Extended Rydberg Lifetimes in a Cryogenic Atom Array

TL;DR

This paper demonstrates significantly extended Rydberg state lifetimes in a cryogenic environment, enabling improved coherence for neutral-atom quantum computing.

Contribution

The authors achieve over three times longer Rydberg lifetimes by operating in a 4K cryogenic environment, advancing the potential for high-fidelity quantum gates.

Findings

Rydberg lifetimes up to 406 microseconds in cryogenic conditions

Reduced dephasing due to small differential polarizability

Enhanced prospects for high-fidelity neutral-atom quantum gates

Abstract

We report on the realization of a $^{133}$Cs optical tweezer array in a cryogenic blackbody radiation (BBR) environment.
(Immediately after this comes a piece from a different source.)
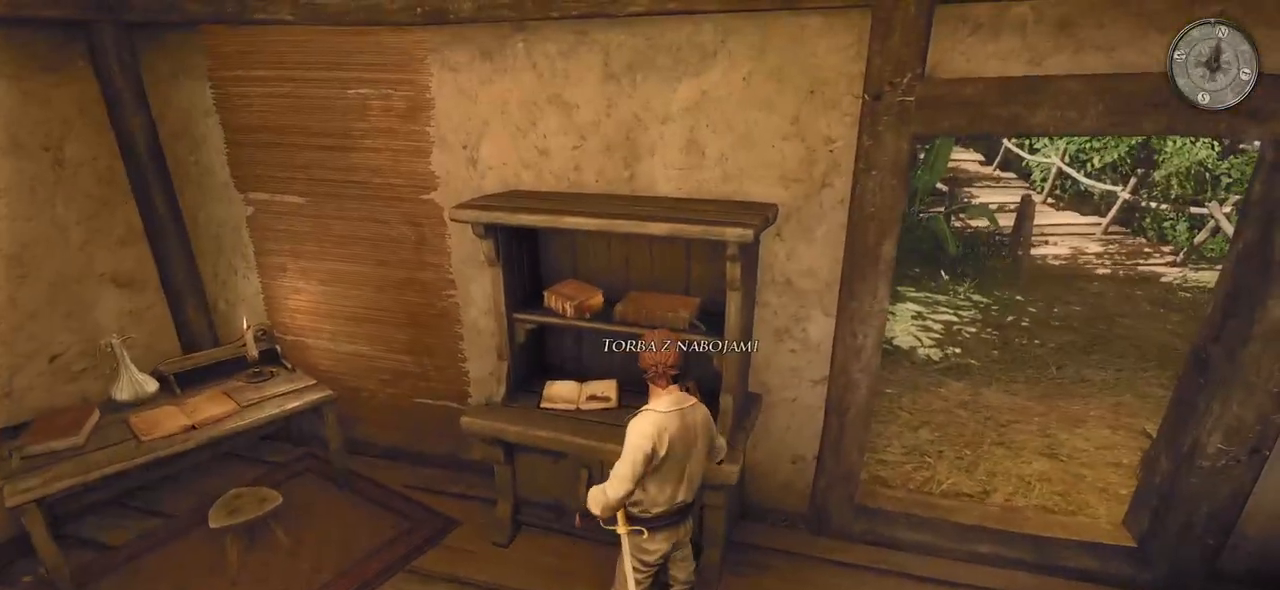
{"keys": ["a", "w"], "mouse": [], "events": [[120, "w", "up"], [380, "w", "down"]]}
By enclosing the array within a 4K radiation shield, we measure long Rydberg lifetimes, up to $406 (36)\,\mu$s for the $55 P_{3/2}$ Rydberg state, a factor of 3.3(3) longer than the room-temperature value. We employ single-photon coupling for coherent manipulation of the ground-Rydberg qubit. We measure a small differential dynamic polarizability of the transition, beneficial for reducing dephasing due to light intensity fluctuations. Our results pave the path for advancing neutral-atom two-qubit gate fidelities as their error budgets become increasingly dominated by $T_1$ relaxation of the ground-Rydberg qubit.